Chart understanding data:
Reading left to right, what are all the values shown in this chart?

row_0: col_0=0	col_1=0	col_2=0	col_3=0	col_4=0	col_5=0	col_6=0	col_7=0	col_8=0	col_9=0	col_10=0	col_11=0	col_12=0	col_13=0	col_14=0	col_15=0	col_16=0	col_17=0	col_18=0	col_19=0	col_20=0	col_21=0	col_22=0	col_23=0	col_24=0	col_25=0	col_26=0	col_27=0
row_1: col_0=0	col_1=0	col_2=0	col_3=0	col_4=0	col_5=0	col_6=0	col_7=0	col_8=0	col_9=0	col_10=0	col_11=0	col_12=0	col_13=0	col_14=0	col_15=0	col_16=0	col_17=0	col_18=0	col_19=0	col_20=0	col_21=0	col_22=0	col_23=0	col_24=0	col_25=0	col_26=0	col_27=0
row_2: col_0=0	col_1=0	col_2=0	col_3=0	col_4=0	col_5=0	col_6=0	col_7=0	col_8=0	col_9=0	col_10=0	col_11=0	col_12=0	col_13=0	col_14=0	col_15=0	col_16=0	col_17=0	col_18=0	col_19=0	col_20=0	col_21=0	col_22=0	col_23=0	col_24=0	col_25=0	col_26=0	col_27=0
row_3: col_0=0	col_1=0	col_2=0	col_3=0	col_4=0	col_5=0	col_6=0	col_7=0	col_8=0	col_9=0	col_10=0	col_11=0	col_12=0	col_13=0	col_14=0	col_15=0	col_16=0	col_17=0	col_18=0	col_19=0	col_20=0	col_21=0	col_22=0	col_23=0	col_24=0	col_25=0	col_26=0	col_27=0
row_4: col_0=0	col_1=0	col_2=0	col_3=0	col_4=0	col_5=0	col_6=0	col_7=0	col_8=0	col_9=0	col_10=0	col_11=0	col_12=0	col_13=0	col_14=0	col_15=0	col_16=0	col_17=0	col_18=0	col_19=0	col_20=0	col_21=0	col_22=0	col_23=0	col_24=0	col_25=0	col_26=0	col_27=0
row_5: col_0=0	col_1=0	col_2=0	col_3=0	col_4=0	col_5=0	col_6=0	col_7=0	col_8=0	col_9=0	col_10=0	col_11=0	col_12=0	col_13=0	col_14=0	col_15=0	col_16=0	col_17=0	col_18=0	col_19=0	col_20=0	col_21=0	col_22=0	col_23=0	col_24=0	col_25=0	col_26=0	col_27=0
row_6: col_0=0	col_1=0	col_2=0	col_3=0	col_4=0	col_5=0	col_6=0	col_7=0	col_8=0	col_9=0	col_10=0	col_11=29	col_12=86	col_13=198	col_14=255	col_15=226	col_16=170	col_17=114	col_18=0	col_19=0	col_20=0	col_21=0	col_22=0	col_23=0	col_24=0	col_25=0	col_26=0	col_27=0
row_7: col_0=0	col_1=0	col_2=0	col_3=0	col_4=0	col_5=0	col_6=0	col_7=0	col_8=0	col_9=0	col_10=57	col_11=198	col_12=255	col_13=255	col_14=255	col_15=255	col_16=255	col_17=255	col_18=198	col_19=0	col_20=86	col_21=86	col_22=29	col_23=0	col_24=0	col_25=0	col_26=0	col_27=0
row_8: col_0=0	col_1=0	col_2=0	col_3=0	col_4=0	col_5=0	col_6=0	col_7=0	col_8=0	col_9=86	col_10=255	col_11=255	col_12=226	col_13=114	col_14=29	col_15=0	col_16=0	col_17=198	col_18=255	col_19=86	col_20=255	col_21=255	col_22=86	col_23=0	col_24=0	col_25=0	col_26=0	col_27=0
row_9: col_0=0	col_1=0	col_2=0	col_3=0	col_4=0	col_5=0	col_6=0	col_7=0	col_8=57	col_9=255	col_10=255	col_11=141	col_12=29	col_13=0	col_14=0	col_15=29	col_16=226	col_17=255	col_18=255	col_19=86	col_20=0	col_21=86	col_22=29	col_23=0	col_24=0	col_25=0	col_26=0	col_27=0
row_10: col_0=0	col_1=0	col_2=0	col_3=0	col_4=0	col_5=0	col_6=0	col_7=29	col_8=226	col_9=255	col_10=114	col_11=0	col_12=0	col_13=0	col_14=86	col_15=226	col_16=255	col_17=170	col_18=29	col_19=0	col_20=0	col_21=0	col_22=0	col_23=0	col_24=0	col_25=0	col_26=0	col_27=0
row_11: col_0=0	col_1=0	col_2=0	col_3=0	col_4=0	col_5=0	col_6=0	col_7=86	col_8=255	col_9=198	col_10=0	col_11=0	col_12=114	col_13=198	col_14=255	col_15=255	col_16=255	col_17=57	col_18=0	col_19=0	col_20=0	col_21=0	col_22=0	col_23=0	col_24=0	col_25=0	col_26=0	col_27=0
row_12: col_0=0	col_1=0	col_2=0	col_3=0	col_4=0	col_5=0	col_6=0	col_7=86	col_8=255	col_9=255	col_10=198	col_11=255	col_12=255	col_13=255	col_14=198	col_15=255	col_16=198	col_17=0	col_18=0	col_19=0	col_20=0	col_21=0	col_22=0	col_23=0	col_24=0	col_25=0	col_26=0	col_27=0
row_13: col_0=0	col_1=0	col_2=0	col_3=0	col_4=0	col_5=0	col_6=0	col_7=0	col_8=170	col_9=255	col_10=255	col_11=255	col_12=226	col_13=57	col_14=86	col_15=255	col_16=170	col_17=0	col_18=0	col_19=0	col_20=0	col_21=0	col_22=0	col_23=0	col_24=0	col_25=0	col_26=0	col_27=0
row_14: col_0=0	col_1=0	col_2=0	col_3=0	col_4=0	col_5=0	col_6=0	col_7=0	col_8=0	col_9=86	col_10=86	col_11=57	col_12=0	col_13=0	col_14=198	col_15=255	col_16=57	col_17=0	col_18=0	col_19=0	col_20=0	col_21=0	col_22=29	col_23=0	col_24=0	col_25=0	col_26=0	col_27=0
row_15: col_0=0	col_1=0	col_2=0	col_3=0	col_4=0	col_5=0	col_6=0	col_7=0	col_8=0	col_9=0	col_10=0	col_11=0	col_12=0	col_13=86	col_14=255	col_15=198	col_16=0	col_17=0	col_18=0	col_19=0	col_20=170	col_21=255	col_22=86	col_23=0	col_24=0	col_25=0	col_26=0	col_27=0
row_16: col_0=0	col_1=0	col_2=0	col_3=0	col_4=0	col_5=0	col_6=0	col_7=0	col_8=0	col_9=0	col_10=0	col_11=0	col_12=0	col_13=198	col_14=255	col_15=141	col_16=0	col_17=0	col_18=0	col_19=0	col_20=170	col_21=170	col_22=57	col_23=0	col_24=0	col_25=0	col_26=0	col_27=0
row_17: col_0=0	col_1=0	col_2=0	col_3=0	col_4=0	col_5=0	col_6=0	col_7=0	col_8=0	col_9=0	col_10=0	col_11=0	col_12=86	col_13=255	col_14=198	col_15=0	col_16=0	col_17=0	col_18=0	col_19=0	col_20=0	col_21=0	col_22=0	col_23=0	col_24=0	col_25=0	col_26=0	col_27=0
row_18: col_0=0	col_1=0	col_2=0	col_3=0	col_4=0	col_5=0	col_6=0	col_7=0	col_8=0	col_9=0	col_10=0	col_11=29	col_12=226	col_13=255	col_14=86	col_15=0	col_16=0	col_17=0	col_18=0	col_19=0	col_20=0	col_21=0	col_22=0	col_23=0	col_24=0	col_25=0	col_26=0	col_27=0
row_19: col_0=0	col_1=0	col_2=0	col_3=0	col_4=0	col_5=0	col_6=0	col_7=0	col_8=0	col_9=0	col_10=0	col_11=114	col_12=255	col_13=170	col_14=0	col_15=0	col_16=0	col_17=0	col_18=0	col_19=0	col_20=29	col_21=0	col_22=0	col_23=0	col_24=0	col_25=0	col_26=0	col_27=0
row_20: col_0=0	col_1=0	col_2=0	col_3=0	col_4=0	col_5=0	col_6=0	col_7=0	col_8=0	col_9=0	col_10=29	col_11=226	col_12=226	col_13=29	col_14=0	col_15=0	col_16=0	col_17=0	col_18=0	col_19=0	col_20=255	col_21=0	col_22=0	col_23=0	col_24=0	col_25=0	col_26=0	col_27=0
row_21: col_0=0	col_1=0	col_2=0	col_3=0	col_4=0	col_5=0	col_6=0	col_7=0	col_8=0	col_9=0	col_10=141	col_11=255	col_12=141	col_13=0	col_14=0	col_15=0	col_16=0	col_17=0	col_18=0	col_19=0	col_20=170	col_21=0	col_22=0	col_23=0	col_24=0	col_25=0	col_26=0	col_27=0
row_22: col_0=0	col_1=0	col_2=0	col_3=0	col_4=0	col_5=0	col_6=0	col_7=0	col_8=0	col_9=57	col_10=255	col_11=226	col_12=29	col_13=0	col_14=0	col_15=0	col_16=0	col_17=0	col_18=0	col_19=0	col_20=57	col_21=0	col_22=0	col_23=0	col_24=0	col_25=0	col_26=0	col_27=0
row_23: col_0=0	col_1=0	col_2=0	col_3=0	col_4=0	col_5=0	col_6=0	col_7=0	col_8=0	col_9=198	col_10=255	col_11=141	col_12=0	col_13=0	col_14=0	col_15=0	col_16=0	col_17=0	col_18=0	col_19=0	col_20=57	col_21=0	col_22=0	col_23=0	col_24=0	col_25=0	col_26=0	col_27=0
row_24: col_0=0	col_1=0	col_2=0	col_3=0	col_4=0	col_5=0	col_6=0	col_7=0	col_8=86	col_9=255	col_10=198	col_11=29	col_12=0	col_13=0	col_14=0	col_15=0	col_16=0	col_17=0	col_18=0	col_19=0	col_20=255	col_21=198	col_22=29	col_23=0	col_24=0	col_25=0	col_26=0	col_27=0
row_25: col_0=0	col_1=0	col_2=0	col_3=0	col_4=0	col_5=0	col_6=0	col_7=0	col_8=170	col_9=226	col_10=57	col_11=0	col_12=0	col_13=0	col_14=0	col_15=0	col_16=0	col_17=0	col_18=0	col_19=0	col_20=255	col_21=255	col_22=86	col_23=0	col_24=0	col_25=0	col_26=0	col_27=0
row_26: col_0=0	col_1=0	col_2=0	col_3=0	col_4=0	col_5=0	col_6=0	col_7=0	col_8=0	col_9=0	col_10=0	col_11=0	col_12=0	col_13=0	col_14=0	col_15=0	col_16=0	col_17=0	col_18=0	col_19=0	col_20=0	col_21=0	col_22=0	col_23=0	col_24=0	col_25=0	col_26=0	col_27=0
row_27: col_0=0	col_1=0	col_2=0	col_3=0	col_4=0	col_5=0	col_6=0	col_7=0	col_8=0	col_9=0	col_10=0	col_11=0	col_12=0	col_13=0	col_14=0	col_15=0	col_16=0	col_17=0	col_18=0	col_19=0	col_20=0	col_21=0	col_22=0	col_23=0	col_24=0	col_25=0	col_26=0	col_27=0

Exercise goal:
Find each line in the listing above that contains the word "left", and copy those lines out.

Answer for the task:
Reading left to right, what are all the values shown in this chart?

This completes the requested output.